Le Tombeau du Turenne (Jean-Nicolas BOUILLY - Hector CHAUSSIER - Jean-Guillaume-Antoine CUVELIER)
Sous-titre : l'armée du Rhin à Saspach
Fait historique en un acte, mêlé de vaudevilles, pantomimes, danses et évolutions militaires et terminé par de nouvelles évolutions d’infanterie et de cavalerie.
Représenté pour la première fois, à Paris, sur le Théâtre des Variétés, le 8 janvier 1799.
Personnages
FRANCŒUR, très vieux militaire
EMMA, sa fille aînée
STENNY, sa fille cadette
ALBERT, meunier, amant de Stenny
HERMANN, hussard, amant d’Emma
GÉNÉRAL FRANÇAIS
AIDE-DE-CAMP
DEUX FACTIONNAIRES
ARMÉE FRANÇAISE
VILLAGEOIS
VILLAGEOISES
Le Théâtre représente des montagnes ; dans le fond, à mi côte, du côté du village, sur la gauche, on aperçoit les débris d’un moulin tombé en ruines ; à côté du moulin est une cabane ; à droite, sur l’avant-scène, est un vieux chêne, la moitié est encore verte, et l’autre moitié est morte et renversée sur la terre ; au milieu, est le monument couvert par un grand manteau d’armes, qui s’ouvre en face du public ; deux sentinelles gardent ce monument.
Scène première
FRANCŒUR
Il sort de chez lui, plongé dans une profonde rêverie, s’approche du monument, cherche à le voir ; le factionnaire le fait retirer avec brusquerie.
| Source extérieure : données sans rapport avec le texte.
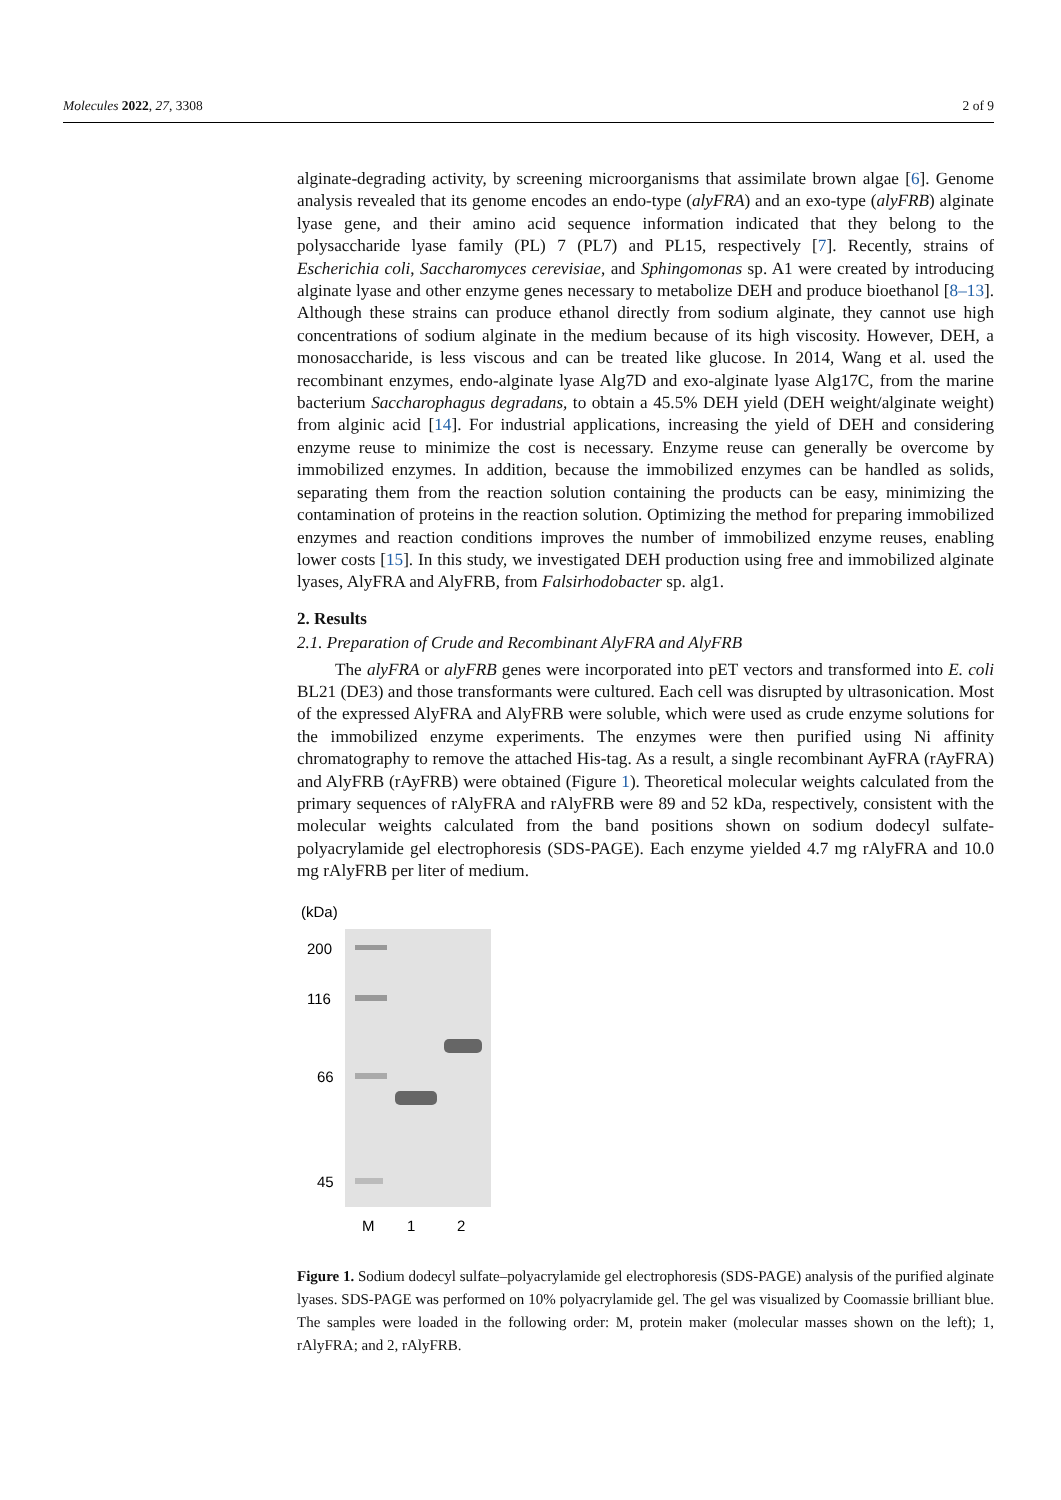Molecules 2022, 27, 3308 2 of 9
alginate-degrading activity, by screening microorganisms that assimilate brown algae [6]. Genome analysis revealed that its genome encodes an endo-type (alyFRA) and an exo-type (alyFRB) alginate lyase gene, and their amino acid sequence information indicated that they belong to the polysaccharide lyase family (PL) 7 (PL7) and PL15, respectively [7]. Recently, strains of Escherichia coli, Saccharomyces cerevisiae, and Sphingomonas sp. A1 were created by introducing alginate lyase and other enzyme genes necessary to metabolize DEH and produce bioethanol [8–13]. Although these strains can produce ethanol directly from sodium alginate, they cannot use high concentrations of sodium alginate in the medium because of its high viscosity. However, DEH, a monosaccharide, is less viscous and can be treated like glucose. In 2014, Wang et al. used the recombinant enzymes, endo-alginate lyase Alg7D and exo-alginate lyase Alg17C, from the marine bacterium Saccharophagus degradans, to obtain a 45.5% DEH yield (DEH weight/alginate weight) from alginic acid [14]. For industrial applications, increasing the yield of DEH and considering enzyme reuse to minimize the cost is necessary. Enzyme reuse can generally be overcome by immobilized enzymes. In addition, because the immobilized enzymes can be handled as solids, separating them from the reaction solution containing the products can be easy, minimizing the contamination of proteins in the reaction solution. Optimizing the method for preparing immobilized enzymes and reaction conditions improves the number of immobilized enzyme reuses, enabling lower costs [15]. In this study, we investigated DEH production using free and immobilized alginate lyases, AlyFRA and AlyFRB, from Falsirhodobacter sp. alg1.
2. Results
2.1. Preparation of Crude and Recombinant AlyFRA and AlyFRB
The alyFRA or alyFRB genes were incorporated into pET vectors and transformed into E. coli BL21 (DE3) and those transformants were cultured. Each cell was disrupted by ultrasonication. Most of the expressed AlyFRA and AlyFRB were soluble, which were used as crude enzyme solutions for the immobilized enzyme experiments. The enzymes were then purified using Ni affinity chromatography to remove the attached His-tag. As a result, a single recombinant AyFRA (rAyFRA) and AlyFRB (rAyFRB) were obtained (Figure 1). Theoretical molecular weights calculated from the primary sequences of rAlyFRA and rAlyFRB were 89 and 52 kDa, respectively, consistent with the molecular weights calculated from the band positions shown on sodium dodecyl sulfate-polyacrylamide gel electrophoresis (SDS-PAGE). Each enzyme yielded 4.7 mg rAlyFRA and 10.0 mg rAlyFRB per liter of medium.
(kDa)
200
116
66
45
M
1
2
Figure 1. Sodium dodecyl sulfate–polyacrylamide gel electrophoresis (SDS-PAGE) analysis of the purified alginate lyases. SDS-PAGE was performed on 10% polyacrylamide gel. The gel was visualized by Coomassie brilliant blue. The samples were loaded in the following order: M, protein maker (molecular masses shown on the left); 1, rAlyFRA; and 2, rAlyFRB.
D’un ton pénétré.
On m’éloigne ! on me repousse ! ce n’est pas ainsi que je faisais, lorsque j’étais gardien du monument élevé ici, à la gloire du grand Turenne. Me traiter de cette manière ! moi, petit-fils du premier sapeur de son régiment, de son vieux frère d’armes, de son ami enfin ; car, ce grand homme savait honorer le mérite partout où il le trouvait : ainsi donc, j’aurai passé l’hiver de ma vie, à garder ce monument si cher aux Français, pour le voir détruire a mes yeux, et remplacer aujourd’hui, je ne sais comment ? par je ne sais quoi ? à la gloire de je ne sais qui ?...
Air : Fidèle Époux, franc militaire.
Tandis que servant la patrie,
Le guerrier bravait les hasards ;
Les Vandales, d’un bras impie,
Out ravagé le champ des arts.
La vertu n’a pu trouver grâce
Dans leurs cœurs fermés au remords ;
Ils ont, dans leur coupable audace, } Bis.
Troublé jusqu’aux cendres des morts. }
Quand je me fâcherai, il n’en sera ni plus ni moins ; il faut bien consentir à ce qu’on ne peut empêcher ; heureusement il me reste, pour me consoler, deux filles pauvres, à la vérité, mais vertueuses, mais gentilles ; et puis j’ai sauvé mon trésor... j’ai conservé ce boulet, encore teint du sang de Turenne, de cet homme qui savait si bien ménager celui des autres ; en voilà des reliques, ce sont les véritables.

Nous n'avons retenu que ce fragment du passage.